Un peu moins de trois ans après cette déclaration, les deux joueurs, sans cesse comparés à leurs débuts en NBA, à tort ou à raison, ont pris deux trajectoires très différentes avec leur équipe respective : si Holmgren, à 24 ans, est déjà champion en titre avec le Thunder, il remplit avant tout un rôle de soldat au service de la vraie star du club, le meneur Shai Gilgeous-Alexander, qui a décroché la nuit dernière son deuxième trophée de MVP en deux ans.
Du côté du sud du Texas, Wembanyama n’a jamais semblé aussi fort avec les Spurs, à seulement 22 ans, au point de s’inviter dans la course au titre de MVP.
« Ce n’est pas comme si Chet était le franchise player d’OKC »
Bryan George, entraîneur assistant en équipe de France
« Ce n’est pas comme si Chet était le franchise player d’OKC »
« Si au départ, il y avait une rivalité, à mon avis, il n’y a plus de débat entre Wemby et Chet, confirme Bryan George, entraîneur assistant en équipe de France et coach en charge du développement des joueurs chez les Atlanta Hawks. Ce n’est pas comme si Chet était le franchise player d’OKC. Même statistiquement, Chet n’est pas au même niveau que Victor. Les gens aiment bien les histoires de gladiateurs.

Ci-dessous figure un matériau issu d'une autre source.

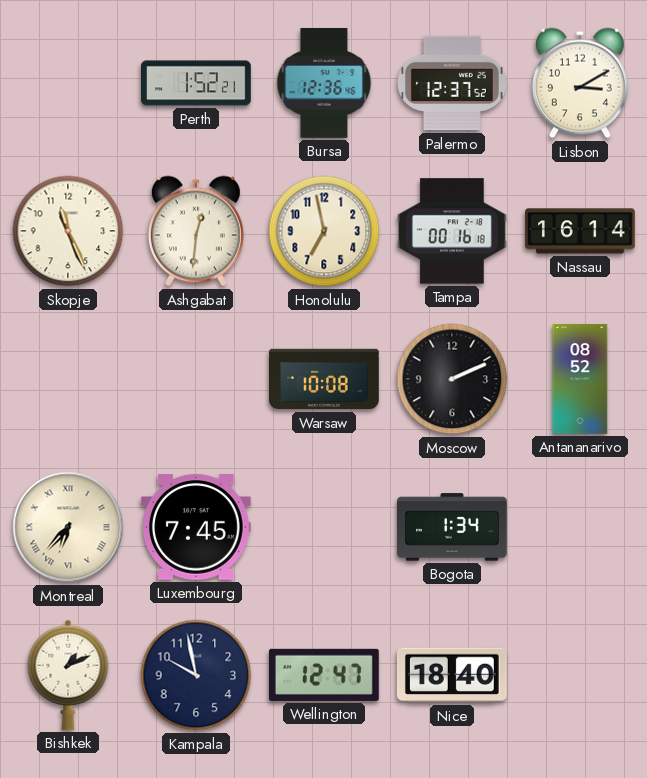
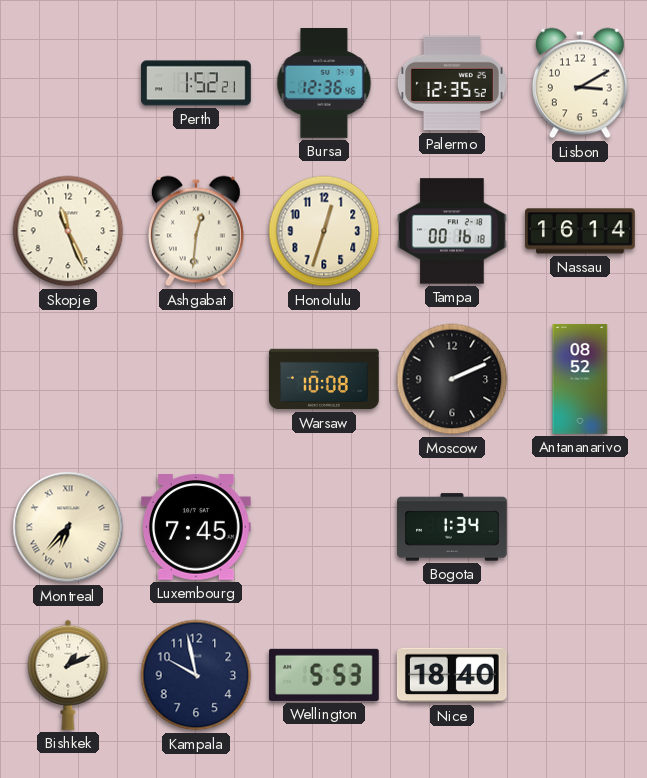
Palermo: 12:37 -> 12:35
Honolulu: 6:58 -> 12:33
Wellington: 12:47 -> 5:53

Mais je pense qu’aujourd’hui, les Spurs sont beaucoup plus à fond sur Wemby qu’OKC ne l’est sur Chet… »
Retour sur les cinq rencontres entre San Antonio et Oklahoma City cette saison
Sur les quatre victoires des Spurs en cinq matches face au Thunder cette saison, Wembanyama avait à chaque fois dominé Holmgren, malgré un temps de jeu réduit dans trois d’entre eux en décembre, alors qu’il revenait d’une blessure au mollet : 17,5 points à 51,1 % de réussite au tir et 8 rebonds en 24,3 minutes, contre 10,5 points à seulement 38,7 %, et 8 rebonds en 28,3 minutes pour l’Américain. « Sportivement, il n’y a pas photo (entre lui et moi) », glissait le géant tricolore (2,24 m) en décembre, avant d’affronter en saison régulière celui qui culmine à 2,16 m et présente le même type de silhouette longiligne que lui.

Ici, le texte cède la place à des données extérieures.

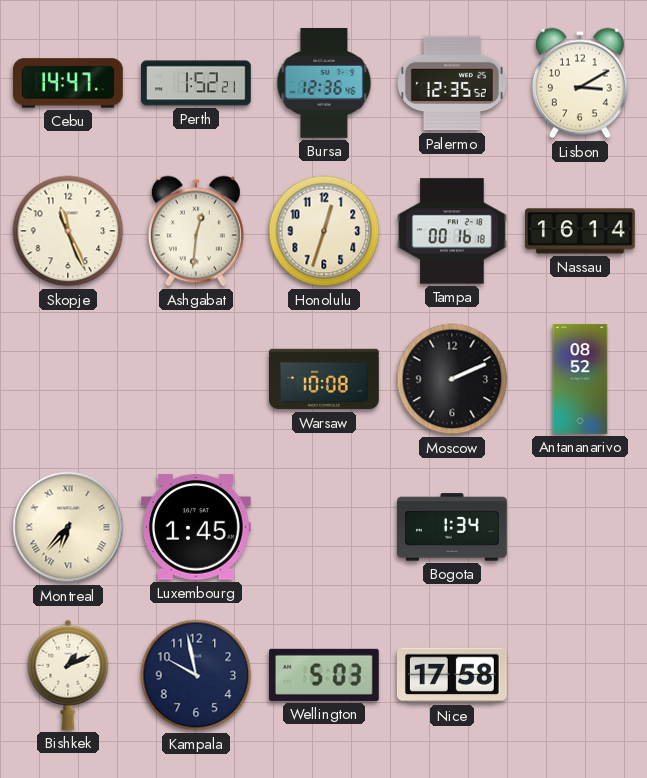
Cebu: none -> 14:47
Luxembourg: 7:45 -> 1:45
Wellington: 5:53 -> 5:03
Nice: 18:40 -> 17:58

En progrès, Holmgren commence à se faire respecter dans la raquette
Si « l’Alien » est donc déjà un joueur unique, Holmgren n’en reste pas moins un intérieur talentueux et en grand progrès, dont les Spurs devront se méfier lors de cette finale de Conférence. Devenu All-Star pour sa troisième année dans la Ligue, il est capable de tirer à trois points avec adresse (38,7 % en 8 matches de play-offs), de défendre le cercle avec efficacité (1,8 contre), et commence également à se faire respecter dans la raquette (9,1 rebonds).
Les Spurs jouent avec le temps
Quatrième option offensive du Thunder sur ces play-offs (18,6 points de moyenne), reflet de l’armada dont dispose son équipe, Holmgren est également capable d’endosser le costume de sauveur quand la situation l’exige. Comme lors du match 2 face aux Lakers au tour précédent (série remportée 4-0), où il a terminé meilleur marqueur avec 22 points, prenant les rênes en deuxième mi-temps pendant que son meneur s’asseyait sur le banc en raison de 4 fautes.
Là réside sans doute la vraie difficulté pour Wembanyama : son adversaire ne s’appelle pas seulement Chet Holmgren, mais tout un collectif rodé et profond, où chacun sait exactement quand prendre le relais. Une constellation, en somme, face à une équipe des Spurs qui tourne surtout autour d’un seul astre.